In September, I presented a paper which discussed the application of vector space models to a corpus of Jane Austen’s published novels at the Japanese Association for Digital Humanities Conference in Tokyo.
The paper was titled ‘Jane Austen in Vector Space: Applying vector space models to 19th century literature’ and outlined some of the findings from my pilot study applying data mining techniques to Austen’s novels.
The advent of distant and scaled reading techniques within literary studies has enabled the exploration of texts in a manner which “defamiliarize…making them unrecognizable in a way…that helps scholars identify features they might not otherwise have seen” (Clement, Tanya. “Text Analysis, Data Mining and Visualisations in Literary Scholarship.” MLA Commons | Literary studies in the digital age.

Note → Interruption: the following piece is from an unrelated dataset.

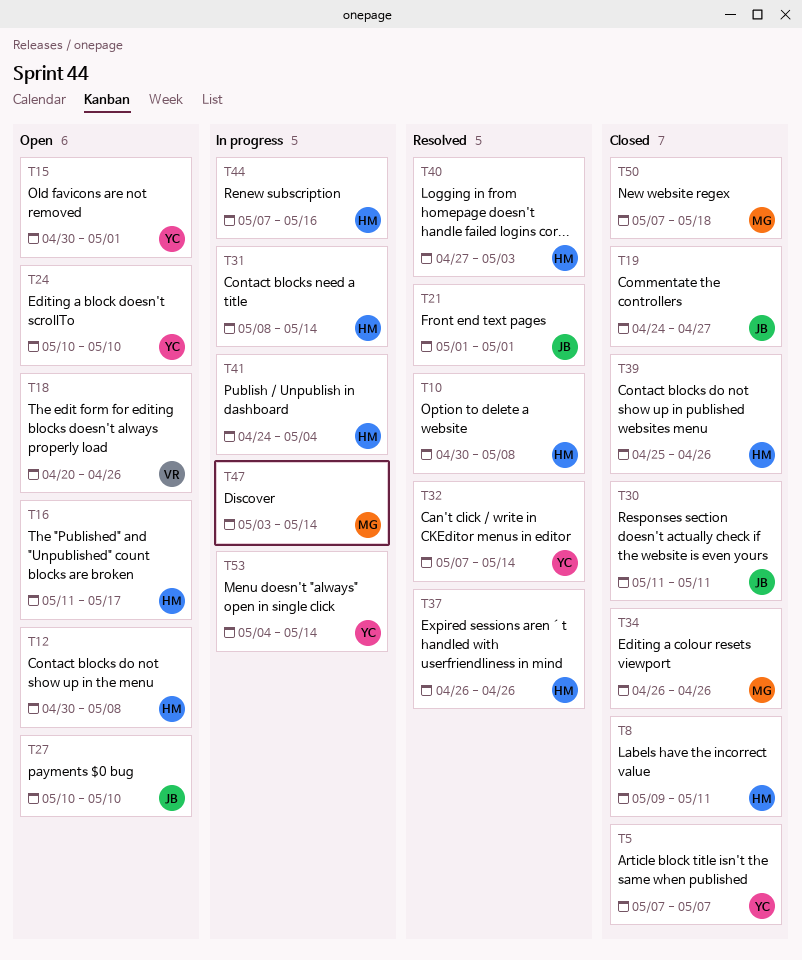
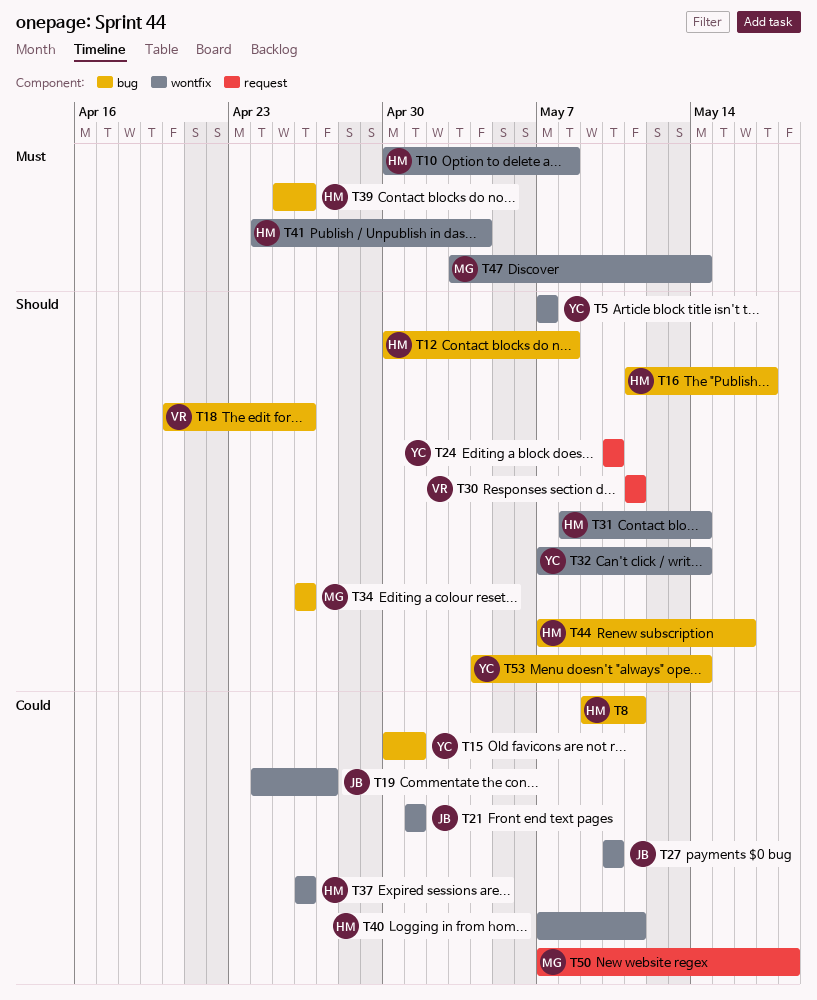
T30, owner: JB -> VR
T40, start: Apr 27 -> May 7
T40, due: May 3 -> May 11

Oct. 2013. Web.). Topic modelling is, perhaps, the most popular of these tools for Digital Humanists who wish to transform texts and view them through a different lens. However, the application of ‘word2vec’ (an algorithm which represents words as points in space, and the meanings and relationships between them as vectors) has the potential to be of even greater use. It can work effectively on a smaller corpus and can be applied to full texts, whereas, as Jockers has noted (“‘Secret’ recipe for topic modeling themes’. matthewjockers.net. 12 Apr. 2013, Web.), topic modelling is more effective when working with a large, noun only corpus. In addition, ‘word2vec’ allows the exploration of discourses surrounding a theme. Rather than asking ‘which topics or themes are in this corpus of texts?’ the application of the ‘word2vec’ algorithm allows us to ask ‘what does the corpus say about this theme?’.